====== Text passage ======

Debilitated and alone, he says, the next days were the most terrifying of his life.
At night he would wake gasping and pound his chest with his fist, sip saltwater to stop his dry throat from sticking.
“I would say this is just a bad dream, I’m going to wake up and smell my sister’s pancakes and drink all the water I want. Then it is morning and you are living the same day over and over.
“In the day time it is like a desert. I could smell my skin burning. Then at night it is so cold it is unbearable.
“I kept saying to God, you are not going to make me die. I am going to see my family again.” On several occasions he found himself drifting amid a pod of dolphins, stretching as far as the eye could see. He says he would jump overboard and swim among them, seeking escape from the sun.
“I would swim 20 feet down, close my eyes and open up my arms and feel the coolness of the ocean. There were dolphins as far as I could see …. I knew I had God with me.”
When he sighted land, he says, he believed he had circled all the way back to Grand Cayman. He estimated he was three miles from shore and far too weak to make the swim. It was then that he uttered his final prayer and lay down in his boat, waking to the sight of the Mexican fisherman and his son staring down at him from their vessel.

======

Required work
A. In the account of the man adrift at sea, where did he believe he had returned to when he sighted land?
B. Write a continuation of the account of the man adrift at sea, picking up after its final sentence.

====== Data provided ======

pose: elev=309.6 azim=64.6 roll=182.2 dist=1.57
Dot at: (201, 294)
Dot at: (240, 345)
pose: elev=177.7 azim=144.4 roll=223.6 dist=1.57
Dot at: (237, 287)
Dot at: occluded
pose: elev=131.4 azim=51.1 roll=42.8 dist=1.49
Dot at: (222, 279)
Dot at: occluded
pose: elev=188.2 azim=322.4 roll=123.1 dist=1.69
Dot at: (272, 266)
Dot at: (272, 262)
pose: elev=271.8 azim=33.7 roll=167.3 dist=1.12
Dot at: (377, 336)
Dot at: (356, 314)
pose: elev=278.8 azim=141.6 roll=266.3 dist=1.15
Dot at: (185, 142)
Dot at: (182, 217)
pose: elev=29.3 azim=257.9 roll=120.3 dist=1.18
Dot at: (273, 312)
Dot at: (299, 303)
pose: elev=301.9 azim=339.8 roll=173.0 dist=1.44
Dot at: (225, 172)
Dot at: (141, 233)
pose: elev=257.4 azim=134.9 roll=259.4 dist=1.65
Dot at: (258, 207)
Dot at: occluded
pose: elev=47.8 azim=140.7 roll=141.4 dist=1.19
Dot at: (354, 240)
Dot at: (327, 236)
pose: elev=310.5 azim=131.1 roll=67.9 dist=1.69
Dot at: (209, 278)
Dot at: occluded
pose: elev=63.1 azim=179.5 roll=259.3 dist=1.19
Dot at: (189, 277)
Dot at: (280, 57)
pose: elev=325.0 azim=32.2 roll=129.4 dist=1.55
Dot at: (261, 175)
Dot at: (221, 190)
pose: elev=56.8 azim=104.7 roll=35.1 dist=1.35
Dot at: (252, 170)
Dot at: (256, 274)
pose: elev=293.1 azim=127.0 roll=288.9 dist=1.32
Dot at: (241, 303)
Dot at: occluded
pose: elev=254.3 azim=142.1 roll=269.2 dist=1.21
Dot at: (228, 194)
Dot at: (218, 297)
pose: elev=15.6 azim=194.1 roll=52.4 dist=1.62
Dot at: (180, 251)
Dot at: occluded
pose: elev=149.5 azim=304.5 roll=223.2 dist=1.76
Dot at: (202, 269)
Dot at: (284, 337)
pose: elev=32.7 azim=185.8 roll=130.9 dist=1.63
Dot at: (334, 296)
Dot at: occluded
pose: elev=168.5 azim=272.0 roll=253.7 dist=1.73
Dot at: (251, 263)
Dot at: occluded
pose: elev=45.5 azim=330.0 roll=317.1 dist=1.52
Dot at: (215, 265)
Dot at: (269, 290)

======

Task-by-task outputs
A. He believed he had circled all the way back to Grand Cayman.

B.
It was not until much later, when they had sped back to shore and passed him into the hands of the paramedics, that he realized he was not dreaming and that he had really been rescued.
At first he could not remember the names of his family. He scrawled “black candy” on a piece of paper for his rescuers. His nickname for his sister was all he could remember.
It was two days before he was lucid enough to tell them who he was and where he was from. His mother and sister flew out immediately.
“It was a miracle,” said his mother, Ezona Moore. “I have my baby back.”
His sister Stephanie Williams said the family never gave up hope during the long wait for news.
“Words can’t describe getting to him, seeing his condition. There are no words to put that in perspective. We were overwhelmed. We were happy and just grateful, and know God is a mighty God and he answered our prayers.”
She said the family wanted to publicly thank everyone who had supported her brother, in particular the doctors at TrinCay and the Health Services Authority and family friend Marcel Archer who had offered “tireless support” coordinating with doctors and police in the aftermath of the rescue.
With the help of some good “home cooking” and support of the doctors, Mr. Hyde has made a rapid and remarkable recovery.
He has spoken to his children in the U.S. over Skype and hopes to be reunited with them soon. For now he is recovering in the care of his mother, his sisters and the doctors at TrinCay who continue to monitor his recovery.
Dr. Alfred Choy said, “Overall it was a miracle for anyone to survive without water for so long. It is potentially fatal to be without water more than a couple of days. Physically and mentally it has been an ordeal for him, but a strong belief in God and family support has played a part.
“The Mexican team did a great job to stabilize him and he has come on in leaps and bounds in the last three weeks.”
Amid the family’s joy at the return of their lost loved one, they are conscious that Mr. Bodden’s family does not have the same relief.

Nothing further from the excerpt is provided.